=== Begin Enclosure ===
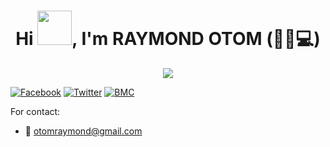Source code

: 
<h1 align="center">Hi <img src="https://github.com/mitul3737/mitul3737/blob/main/Wave.gif" height="55px" width="55px">, I'm RAYMOND OTOM (🐱‍💻💻)</h1 

<!-- Typing SVG by DenverCoder1 - https://github.com/DenverCoder1/readme-typing-svg -->
<p align="center">
<!--   <a href="https://github.com/DenverCoder1/readme-typing-svg"> -->
    <img src="https://readme-typing-svg.herokuapp.com?color=E22FE4&width=380&height=45&lines=Open-Source+Enthusiast;Learning+In+Public;Empowering+Others;Nice+To+Meet+You+...&center=true"></a>





[![Facebook](https://img.shields.io/badge/Facebook-%231877F2.svg?style=for-the-badge&logo=Facebook&logoColor=white)](https://facebook.com/itsmeraymond007) [![Twitter](https://img.shields.io/badge/Twitter-%231DA1F2.svg?&style=for-the-badge&logo=twitter&logoColor=white)](https://twitter.com/itsmeraymondd) [![BMC](https://img.shields.io/badge/BuyMeaCoffee-%23FFDD00.svg?&style=for-the-badge&logo=buy-me-a-coffee&logoColor=black)](https://www.buymeacoffee.com/otomraymond/)

For contact:
- :email: otomraymond@gmail.com
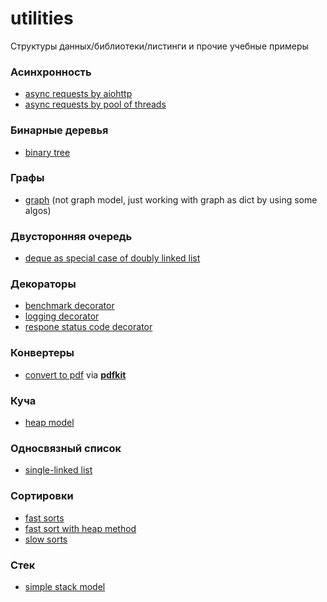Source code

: # utilities
Структуры данных/библиотеки/листинги и прочие учебные примеры
### Асинхронность
- [async requests by aiohttp](https://github.com/ArslanYadov/study_utilities/blob/main/async/aiohttp_requests.py)
- [async requests by pool of threads](https://github.com/ArslanYadov/study_utilities/blob/main/async/threads_requests.py)
### Бинарные деревья
- [binary tree](https://github.com/ArslanYadov/utilities/tree/main/binary_trees)
### Графы
- [graph](https://github.com/ArslanYadov/utilities/tree/main/graph) (not graph model, just working with graph as dict by using some algos)
### Двусторонняя очередь
- [deque as special case of doubly linked list](https://github.com/ArslanYadov/utilities/tree/main/double_linked_list)
### Декораторы
- [benchmark decorator](https://github.com/ArslanYadov/utilities/blob/main/decorators/benchmark.py)
- [logging decorator](https://github.com/ArslanYadov/utilities/blob/main/decorators/logit_decorator.py)
- [respone status code decorator](https://github.com/ArslanYadov/utilities/blob/main/decorators/check_status.py)
### Конвертеры
- [convert to pdf](https://github.com/ArslanYadov/utilities/blob/main/convert2/pdf/html2pdf.py) via [**pdfkit**](https://github.com/JazzCore/python-pdfkit)
### Куча
- [heap model](https://github.com/ArslanYadov/utilities/tree/main/heap)
### Односвязный список
- [single-linked list](https://github.com/ArslanYadov/utilities/tree/main/single_linked_list)
### Сортировки
- [fast sorts](https://github.com/ArslanYadov/utilities/tree/main/sorts_type/fast_sorts)
- [fast sort with heap method](https://github.com/ArslanYadov/utilities/blob/7e0dcd2b5a7da5ca8e4e58646e0d94ebb6dfbdc9/heap/heap_model.py#L63)
- [slow sorts](https://github.com/ArslanYadov/utilities/tree/main/sorts_type/quadratic_sorts)
### Стек
- [simple stack model](https://github.com/ArslanYadov/utilities/tree/main/stack)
=== End Enclosure ===
▶ What the task asks
From the line containing "- [respone status" to the last line of the material, please quote every line exactly and only those.

▶ Task answer
- [respone status code decorator](https://github.com/ArslanYadov/utilities/blob/main/decorators/check_status.py)
### Конвертеры
- [convert to pdf](https://github.com/ArslanYadov/utilities/blob/main/convert2/pdf/html2pdf.py) via [**pdfkit**](https://github.com/JazzCore/python-pdfkit)
### Куча
- [heap model](https://github.com/ArslanYadov/utilities/tree/main/heap)
### Односвязный список
- [single-linked list](https://github.com/ArslanYadov/utilities/tree/main/single_linked_list)
### Сортировки
- [fast sorts](https://github.com/ArslanYadov/utilities/tree/main/sorts_type/fast_sorts)
- [fast sort with heap method](https://github.com/ArslanYadov/utilities/blob/7e0dcd2b5a7da5ca8e4e58646e0d94ebb6dfbdc9/heap/heap_model.py#L63)
- [slow sorts](https://github.com/ArslanYadov/utilities/tree/main/sorts_type/quadratic_sorts)
### Стек
- [simple stack model](https://github.com/ArslanYadov/utilities/tree/main/stack)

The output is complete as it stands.